In the chancel is a brass to the Rev. John Le Cornu, for 50 years vicar of the Parish, who died in 1844.

There is a bronze tablet, on which are inscribed the names of the men connected with this parish who gave their lives in the Great War 1914-18.

In 1852 the church was to a great extent restored at a cost of about £1,800, when some fine stained windows were contributed by private individuals. A new organ was provided in 1907. There are 450 sittings.

The churchyard, profusely planted with holly, yew and variety of fir trees and shrubs, is the reputed burying-place of Little John, the favourite companion of Robin Hood; two upright stones, 10 feet apart, with a centre stone placed by the Ancient Order of Foresters' Friendly Society in 1929, mark the spot where his supposed remains rested until exhumed many years ago.

In the churchyard is also a fine tomb of grey Aberdeen granite to Charles Cammell, who died January 12th, 1879. On the south side of the church is the wide base of an old cross, with about four feet of the shaft, now supporting a metal sun-dial made by Daniel Rose, clerk of Derwent, in 1811.

The register of baptisms and marriages dates from the year 1627, and of burials from 1628.

The living is a vicarage, net yearly value £327, including 54 acres of glebe, with residence, in the gift of the Duke of Devonshire K.C., P.C., G.C.M.G., G.C.V.O., T D. and held since 1910 by the Rev. John Hoult Brooksbank B.A. of Oxford University, rural dean of Eyam and surrogate.

The Roman Catholic church here, dedicated to St. Michael, was rebuilt in 1806, and seats 150 persons; on the south side is a circular stained window.

The Wesleyan chapel, a building of stone, was erected in 1802 and enlarged in 1872, at a cost of £1,000. All the windows are stained, and there are 400 sittings.

The Wesleyan Sunday School and Institute, a building of stone, was erected in 1908, at a cost of about £2,000.

A Memorial Hall was built in 1928, seating 300.

The charities include £14 from Joan Morton's (Aston) charity, the Sylvester and Aston dole of £3 3s. distributed to the poor on St. Thomas' day, Eyre's charity of about £5 for the poor, Wright's legacy of about £5 to the Public Elementary schools, Ashton's benefaction of £5 for the schoolmaster, Gisborne's charity of about £7 for clothing and a benefaction of £3 to the vicar for preaching a charity sermon on St.
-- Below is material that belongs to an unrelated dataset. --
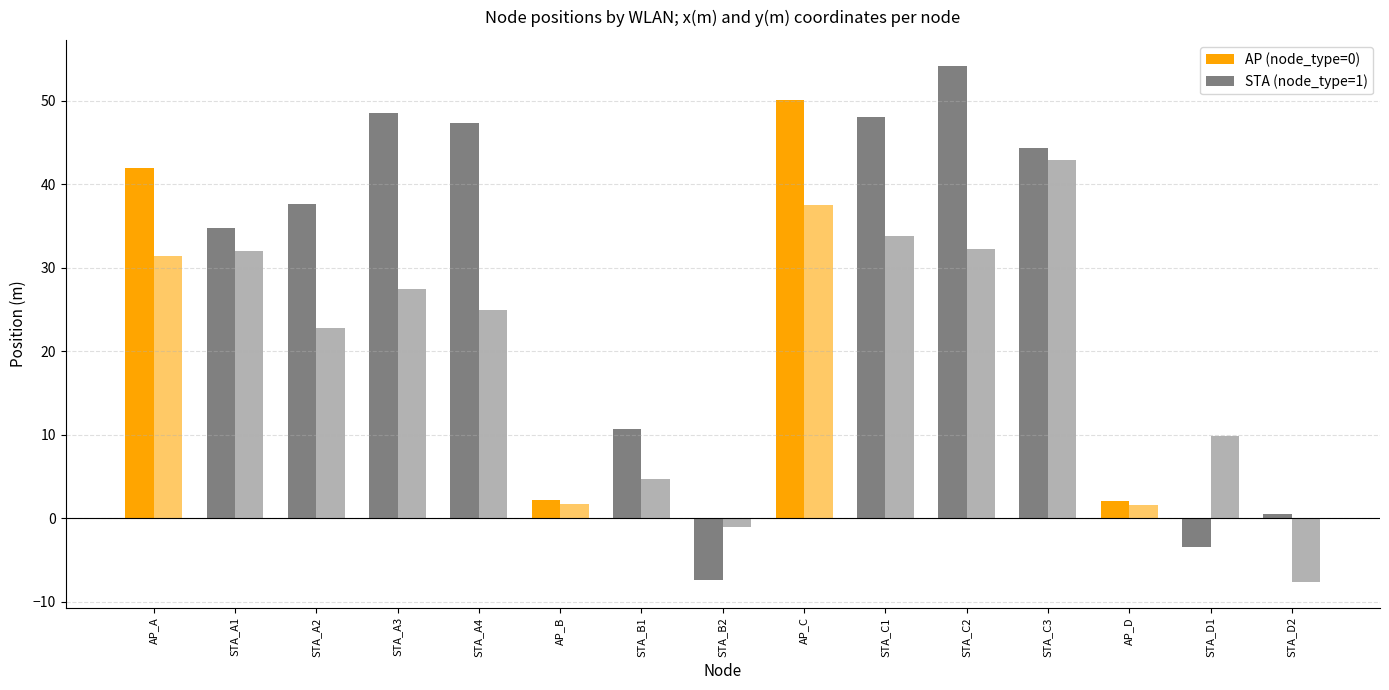

How many bars are there in total?

30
Thomas' day.

The Hathersage Association for the Prosecution of Felons was formed in 1784 by Henry Ibbotson Carr Head, George Morton and Richard Oliver, yeomen, of Hathersage.

There are quarries here, and millstones are made.

Near to the town, some distance north of the church, earthwork named "Camp Green" supposed to be of Danish origin; and on Hathersage Moor are several rock basins and other formations, attributed to the Celts, as well as a rude sort of fortress on the summit of the hill called "The Carl's Work".

A sheep dog trial is held annually on the first Thursday in September at Longshaw Lodge.

The fair is on the first Friday after the nearest Sunday to Old Michaelmas Day.

Longshaw Lodge, 8 miles north-east, is a handsome stone mansion, surrounded by park-like grounds and moor land.

Brookfield Manor, an ancient stone mansion, beautifully situated and surrounded by a fine park, is the residence of Thomas Carter esq.

The Nether Hall, a mansion of stone, situated on the hanks of the Derwent, is the property of Maj. Ashton A. Shuttleworth T.D., J.P. and the residence of Walter Shirley Davy esq.

The Duke of Devonshire K.G., P.C., G.C.M.G., G.C.V.O., T.D. (lord lieut.) is lord of the manor. The principal landowners are the Duke of Devonshire K.G., P.C. Maj. Ashton Shuttleworth T.D., J.P. and the Sheffield Corporation.

The soil is various; subsoil, gritstone. The area of Hathersage township is 3,399 acres of land and 20 of water; the population of the township in 1921 was 1,694, and of the ecclesiastical parish, 2,011.

Post, M.O., T. & T.E.D. Office. Letters through Sheffield.

OUTSEATS is a township in the parish of Hathersage. The area is 4,308 acres of land and 7 of water; the population in 1921 was 326.